Frutto del lavoro di un simbolista di primo livello, Simboli della Vandea costituisce un valido strumento interpretativo da affiancare a una storia completa dell’insorgenza francese.
Riccardo Pasqualin
[1] Riguardo la figura di questo polemista reazionario chi scrive si permette di rimandare a R. PASQUALIN, Il Leone di Lonato Saggi su Vittorio Barzoni (1767-1843), Il Torchio, Padova 2019 (di cui prossimamente è prevista una seconda edizione).
[2] VITTORIO BARZONI, Memorabili avvenimenti successi sotto i tristi auspicj della repubblica francese, edizione prima, Andreola, Venezia 1799, p. 88.
[3] Così si usava scrivere all’epoca, si veda ad esempio la traduzione italiana del libro di Walter Scott (1771-1832) Quadro della rivoluzione francese, pubblicata nel 1827.
[4] Si veda soprattutto il suo Trattato della vera devozione alla Santa Vergine, che però fu pubblicato solo nel 1843: «Maria è il mezzo più sicuro, più facile, più breve e più perfetto per andare a Gesù Cristo, e si offriranno a lei anima e corpo, senza nessuna riserva, per appartenere nello stesso modo a Gesù Cristo.
Ma chi saranno questi servi, schiavi e figli di Maria? Saranno fuoco ardente, ministri del Signore, che metteranno dappertutto il fuoco del divino amore, saranno frecce acute nella mano potente di Maria per trafiggere i suoi nemici come frecce in mano a un eroe».
[5] LUIGI MARIA GRIGNION DE MONTFORT, Trattato della vera devozione alla Santa Vergine.
[6] Questo era il titolo che si erano attribuiti i rivoluzionari.
[7] LOUIS CHARBONNEAU-LASSAY, Simboli della Vandea Emblemi ed insegne dell’armata controrivoluzionaria, Il Cerchio, Rimini 2020, pp. 16-17.

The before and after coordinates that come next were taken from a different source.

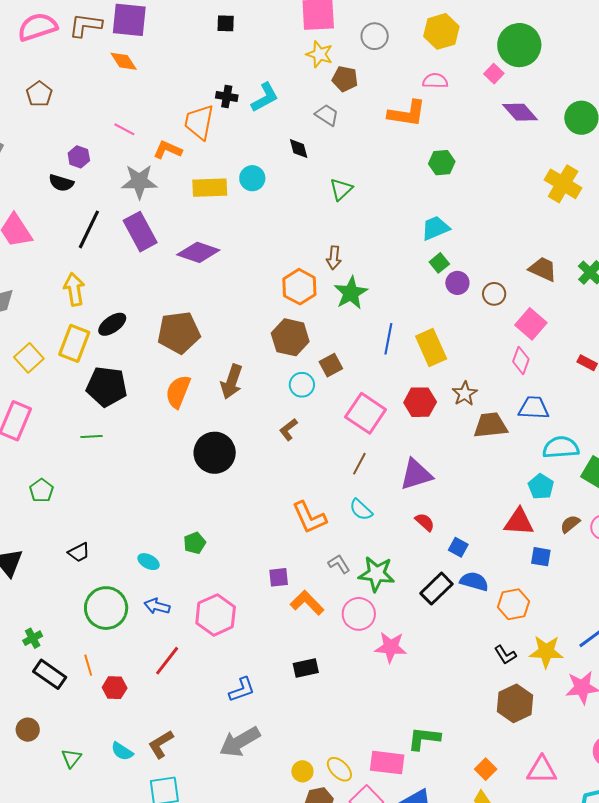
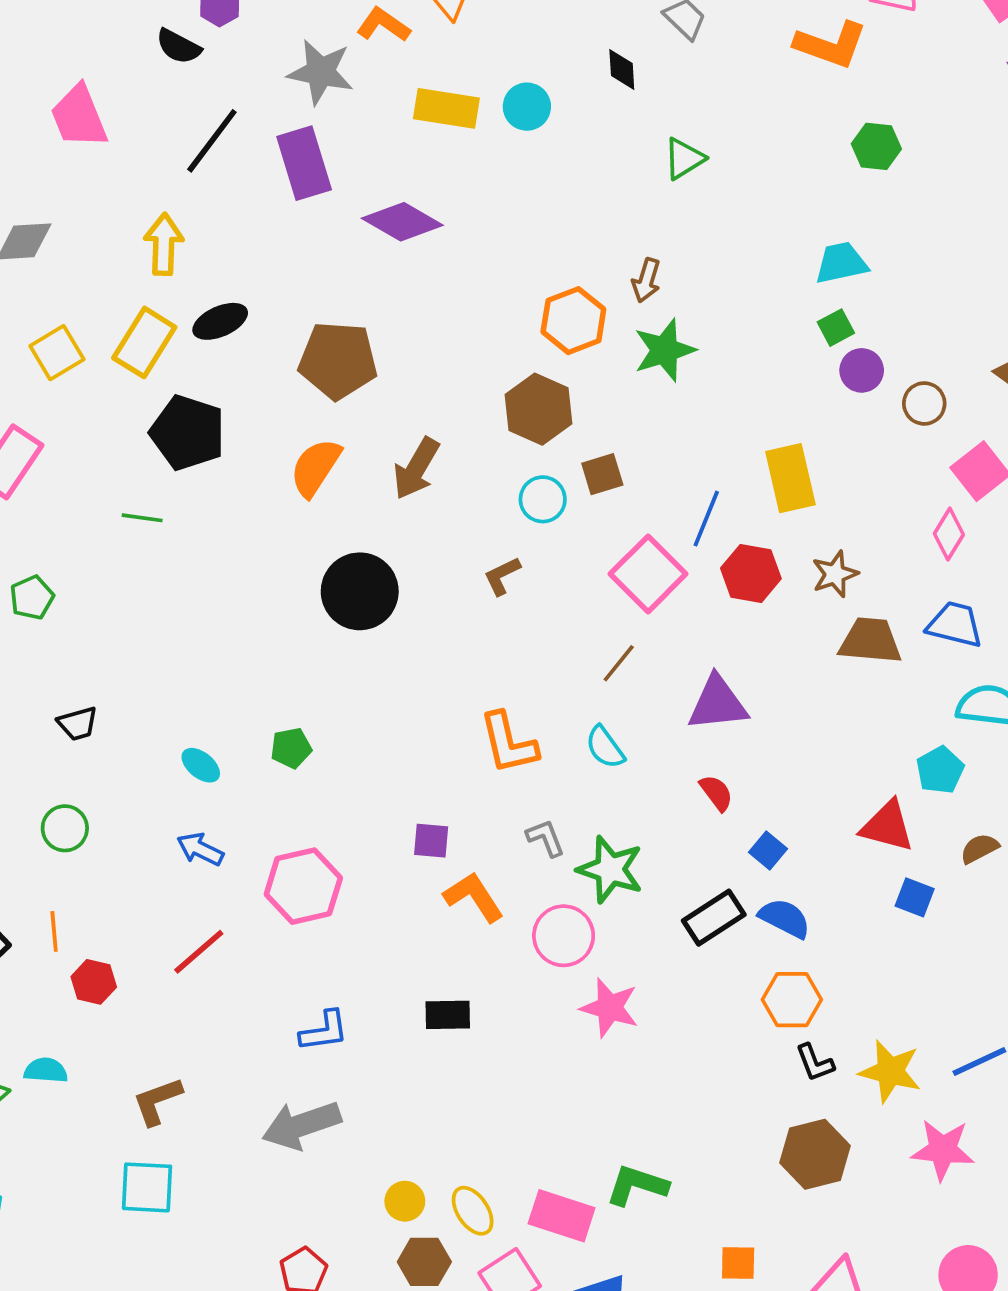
blue line: (388, 339) -> (706, 519), moved
orange hexagon: (513, 604) -> (792, 1000), moved
green circle: (106, 608) -> (65, 828), moved, size x0.6
cyan semicircle: (122, 751) -> (46, 1070), moved, turned 140
orange square: (486, 769) -> (738, 1263), turned 35

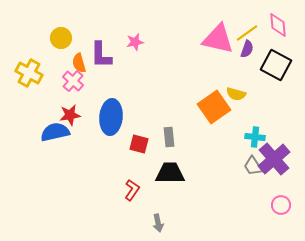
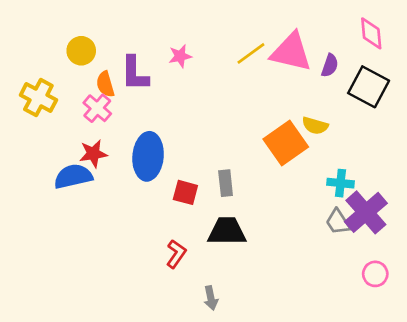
yellow line: (247, 33) -> (251, 53), moved

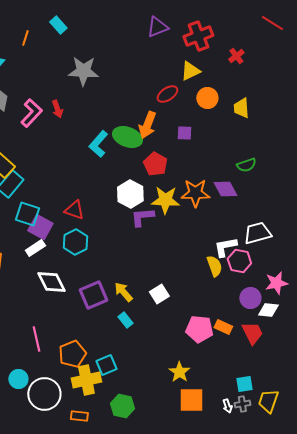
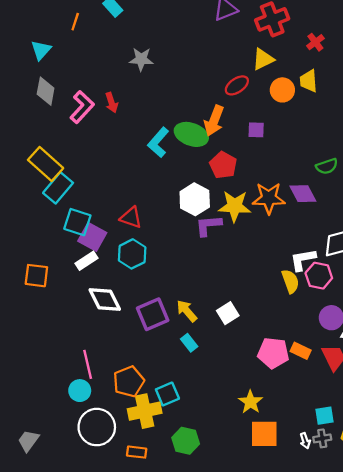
gray star: (83, 71) -> (141, 59), size x0.7
yellow trapezoid: (241, 108) -> (309, 81), moved
cyan circle: (18, 379) -> (80, 391), moved

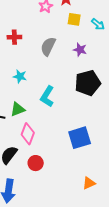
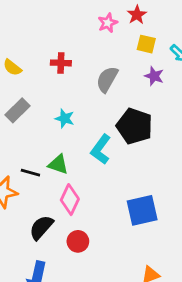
purple star: (80, 50) -> (154, 76), moved
black pentagon: (88, 83) -> (134, 126), moved, turned 30
green triangle: (18, 109) -> (58, 164), turned 35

[8] L. CHARBONNEAU-LASSAY, op. cit., p. 18.
[9] In origine lo scapolare era la sopravveste da lavoro utilizzata dai monaci benedettini per non consumare l’abito monastico. Successivamente il termine è andato a indicare la lunga striscia di stoffa rettangolare, pendente sul petto e sulla schiena (e talvolta munita di un cappuccio), indossata dai religiosi di alcuni ordini monastici.
[10] L. CHARBONNEAU-LASSAY, op. cit., p. 64.